The final drink, Landrith said, “didn’t feel right” and he knew he wouldn’t be able to drive her home. On her suggestion, they stayed in motel for the night with two twin beds. He slept alone, but awoke to her straddling him.

“‘Be still,’” Landrith recalled his attacker saying to him, still groggy from being drunk. “‘Don’t be forceful.’”

“I kept my mouth shut and did what I was told,” Landrith said. “I didn’t want to risk hurting her to protect myself.”

Landrith said that while he was not afraid for his life, he was “afraid of what will come after.”

“How would I look?” he asked rhetorically. “She told me she was four months pregnant.”

Landrith said that not long after his rape, the Gulf War started and he had to move on. And he moved on for 18 years, not having words for what happened to him. Until 2008, when he had a conversation with his female co-worker, when he finally disclosed what happened to him that night in 1990.

“She looked at me and said, ‘That’s rape,’” Landrith said. “Someone validated it.”

Validation is one of the most important things one can give to a survivor, Landrith explained.

“Just letting them know you’re listening means more than you’ll ever know.”

From then on Landrith went public with his story and has spoked to CNN, RoleReboot and HuffPost Live, to name a few. He also works as writer, rape crisis worker and survivor speaker.

Landrith explained that survivors should know why they are sharing their story. For him it was cathartic, but it may not be for everyone. If a survivor does not know why, then they will not know if they are “successful.”

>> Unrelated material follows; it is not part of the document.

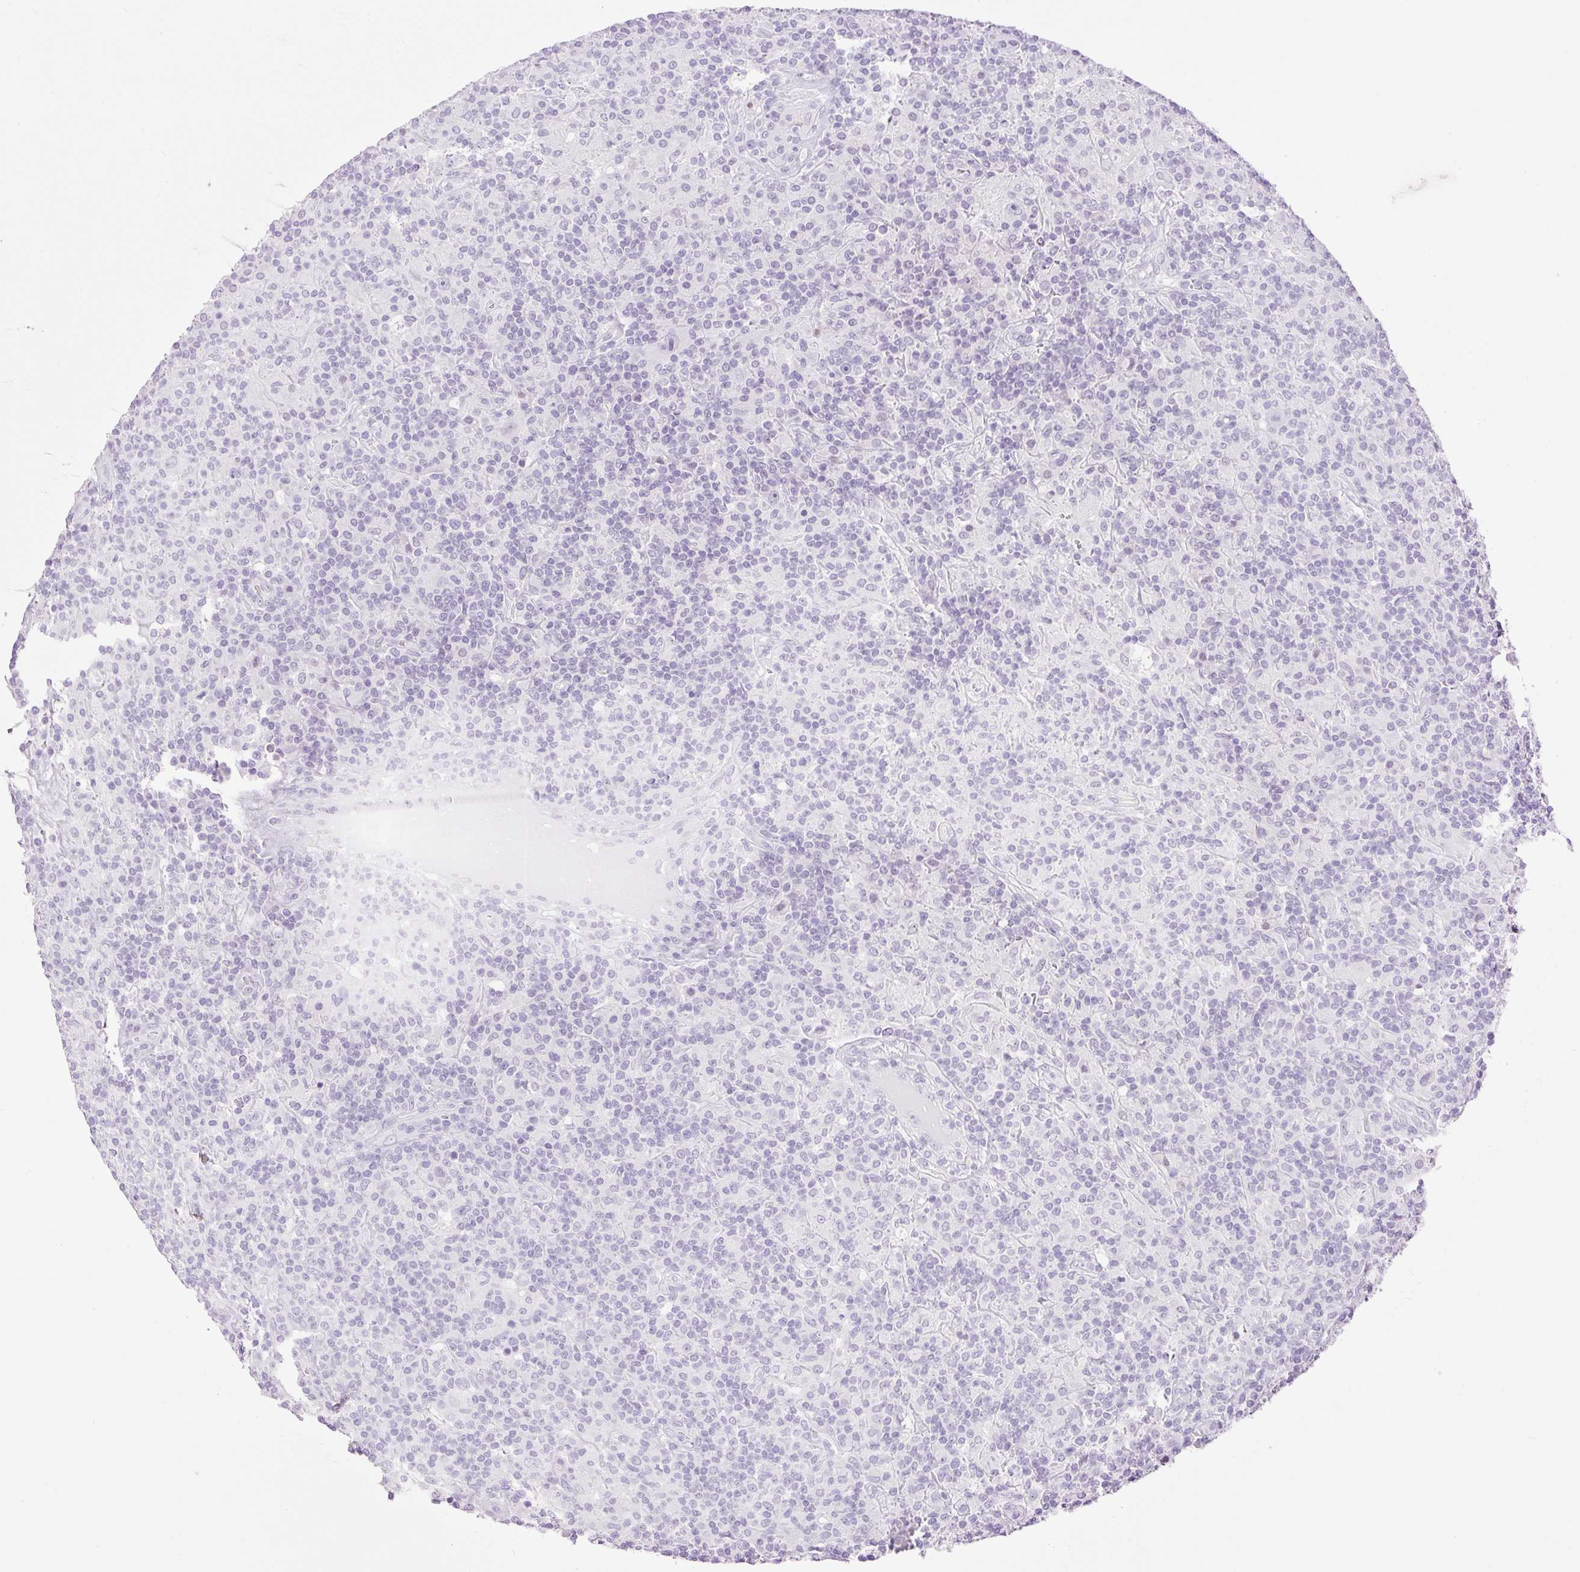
{"staining": {"intensity": "negative", "quantity": "none", "location": "none"}, "tissue": "lymphoma", "cell_type": "Tumor cells", "image_type": "cancer", "snomed": [{"axis": "morphology", "description": "Hodgkin's disease, NOS"}, {"axis": "topography", "description": "Lymph node"}], "caption": "This is an IHC micrograph of Hodgkin's disease. There is no expression in tumor cells.", "gene": "SP140L", "patient": {"sex": "male", "age": 70}}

In regards to the negatives of #MeToo, Landrith recounted many comments he received from people skeptical that what happened to him could even be considered rape, because he is man and was assaulted by a woman. Many of his harshest critics were women, themselves.

“‘I apologize for not being more sympathetic,’” one person said to him. “‘But what happened to you was unfortunate, but not detrimental.’” Landrith explained that the person was minimizing his assault, because he was not at risk of becoming pregnant.

Landrith concluded with the positives, which is the validation someone can give to another survivor.

“Someone who tells their story is brave. Someone that doesn’t tell their story is brave,” Landrith said. “It’s your story to tell and what to do with it.”